**What is expected**
Your copy should start at the line with "left hip: (684, 429)" and end at the line with "left back paw: (442, 334)" in the data below. Transcribe only those lines, exactly, pictures excluded.

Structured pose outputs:
= Beginning of Section =

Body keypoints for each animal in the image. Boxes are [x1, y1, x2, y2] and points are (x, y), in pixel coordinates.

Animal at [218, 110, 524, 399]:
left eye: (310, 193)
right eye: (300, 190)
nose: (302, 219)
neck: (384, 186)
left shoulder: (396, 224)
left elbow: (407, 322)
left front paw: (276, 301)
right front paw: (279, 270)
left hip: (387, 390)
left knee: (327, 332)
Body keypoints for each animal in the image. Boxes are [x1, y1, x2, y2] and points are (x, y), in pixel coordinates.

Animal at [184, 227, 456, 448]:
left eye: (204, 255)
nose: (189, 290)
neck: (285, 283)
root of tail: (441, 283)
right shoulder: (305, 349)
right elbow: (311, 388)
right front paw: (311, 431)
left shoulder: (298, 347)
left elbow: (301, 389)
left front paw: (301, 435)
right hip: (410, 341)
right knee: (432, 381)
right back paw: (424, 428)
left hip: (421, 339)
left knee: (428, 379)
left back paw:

= End of Section =
= Beginning of Section =

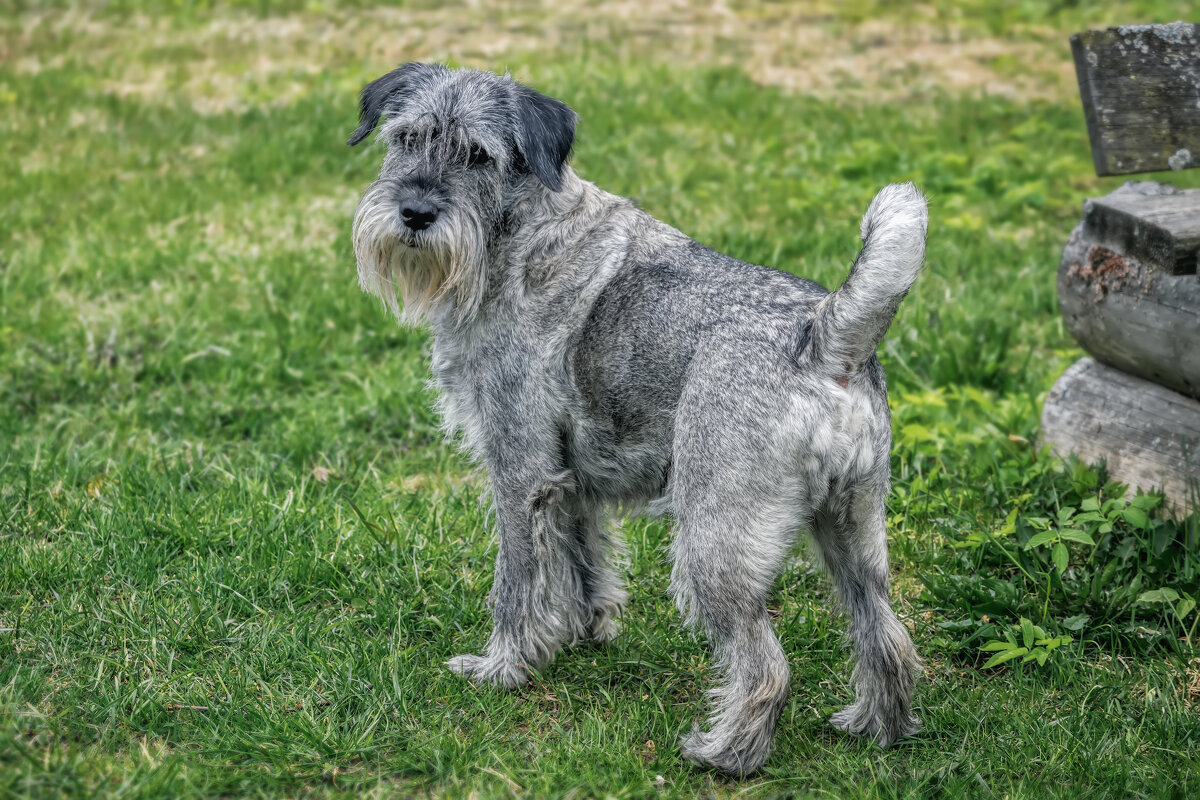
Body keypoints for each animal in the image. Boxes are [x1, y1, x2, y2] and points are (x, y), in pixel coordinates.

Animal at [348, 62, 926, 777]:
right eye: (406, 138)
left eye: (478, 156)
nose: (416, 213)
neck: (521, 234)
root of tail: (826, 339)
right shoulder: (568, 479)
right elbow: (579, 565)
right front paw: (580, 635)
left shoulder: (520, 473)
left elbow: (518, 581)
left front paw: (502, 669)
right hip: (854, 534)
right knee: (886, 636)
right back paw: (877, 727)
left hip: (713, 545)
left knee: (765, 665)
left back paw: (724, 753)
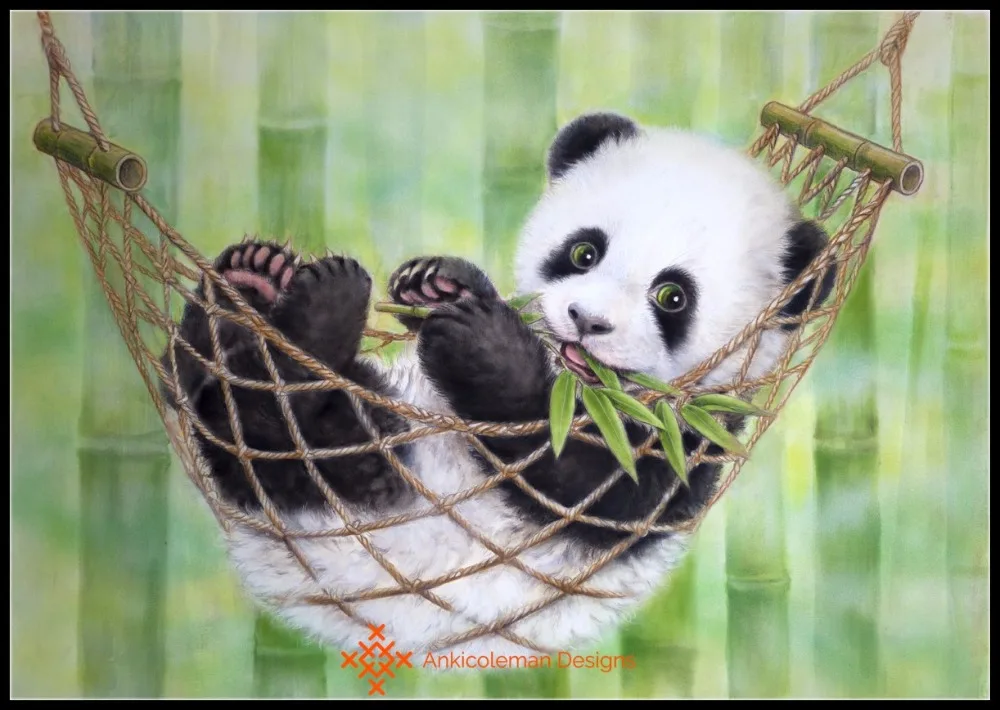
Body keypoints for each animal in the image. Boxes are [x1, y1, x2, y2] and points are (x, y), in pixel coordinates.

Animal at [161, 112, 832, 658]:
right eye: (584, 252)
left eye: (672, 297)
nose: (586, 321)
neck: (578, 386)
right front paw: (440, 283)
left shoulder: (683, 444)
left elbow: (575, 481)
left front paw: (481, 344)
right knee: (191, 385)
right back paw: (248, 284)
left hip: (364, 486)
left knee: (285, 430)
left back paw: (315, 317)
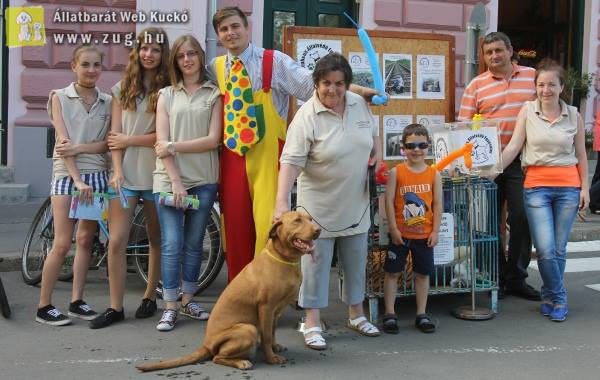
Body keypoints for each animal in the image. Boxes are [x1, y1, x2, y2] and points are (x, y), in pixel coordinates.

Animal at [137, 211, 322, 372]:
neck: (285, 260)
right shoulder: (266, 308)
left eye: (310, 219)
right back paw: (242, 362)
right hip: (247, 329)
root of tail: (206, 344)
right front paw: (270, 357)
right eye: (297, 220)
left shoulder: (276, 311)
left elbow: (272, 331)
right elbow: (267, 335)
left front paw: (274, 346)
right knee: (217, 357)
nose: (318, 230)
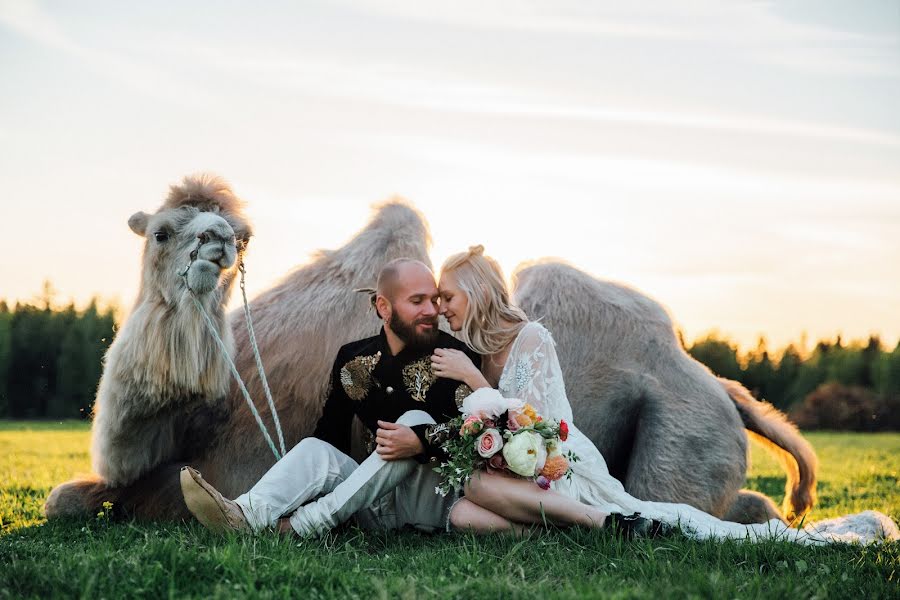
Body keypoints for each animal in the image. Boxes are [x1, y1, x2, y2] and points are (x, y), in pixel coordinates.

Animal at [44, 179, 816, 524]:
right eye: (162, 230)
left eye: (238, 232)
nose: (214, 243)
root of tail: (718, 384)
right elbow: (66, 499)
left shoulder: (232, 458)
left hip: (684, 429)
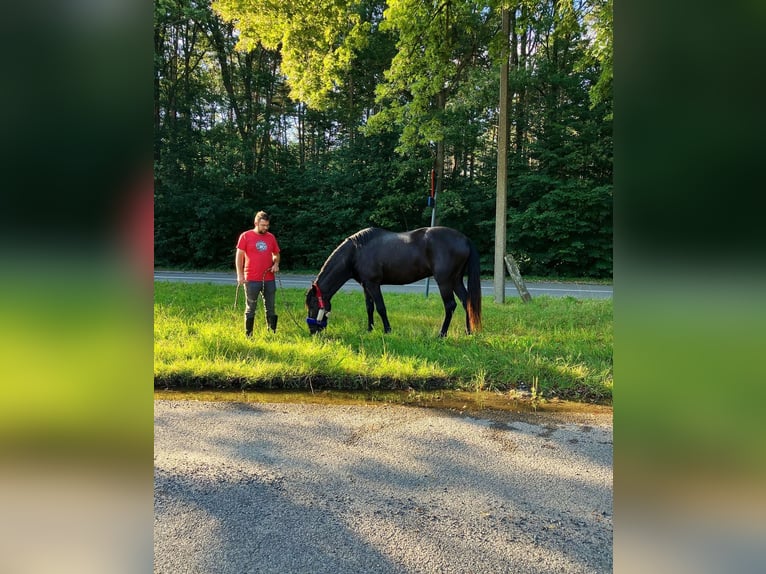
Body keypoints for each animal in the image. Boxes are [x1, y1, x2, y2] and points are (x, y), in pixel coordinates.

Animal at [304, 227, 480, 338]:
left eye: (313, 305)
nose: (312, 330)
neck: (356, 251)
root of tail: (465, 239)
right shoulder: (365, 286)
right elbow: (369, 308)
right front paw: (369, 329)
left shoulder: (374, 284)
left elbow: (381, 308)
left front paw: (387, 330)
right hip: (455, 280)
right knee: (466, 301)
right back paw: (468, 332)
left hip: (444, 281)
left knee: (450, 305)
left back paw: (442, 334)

= End of Section =

**Exercise output**
left hip: (684, 429)
Body keypoints for each animal in the image. Boxes are [x1, y1, x2, y2] and points are (x, y), in pixel coordinates.

Animal at [304, 227, 480, 338]:
left eye: (313, 305)
nose: (312, 330)
neck: (356, 251)
root of tail: (465, 239)
right shoulder: (365, 286)
right elbow: (369, 308)
right front paw: (369, 329)
left shoulder: (374, 284)
left elbow: (381, 308)
left front paw: (387, 330)
right hip: (455, 280)
right knee: (466, 301)
right back paw: (468, 332)
left hip: (444, 281)
left knee: (450, 305)
left back paw: (442, 334)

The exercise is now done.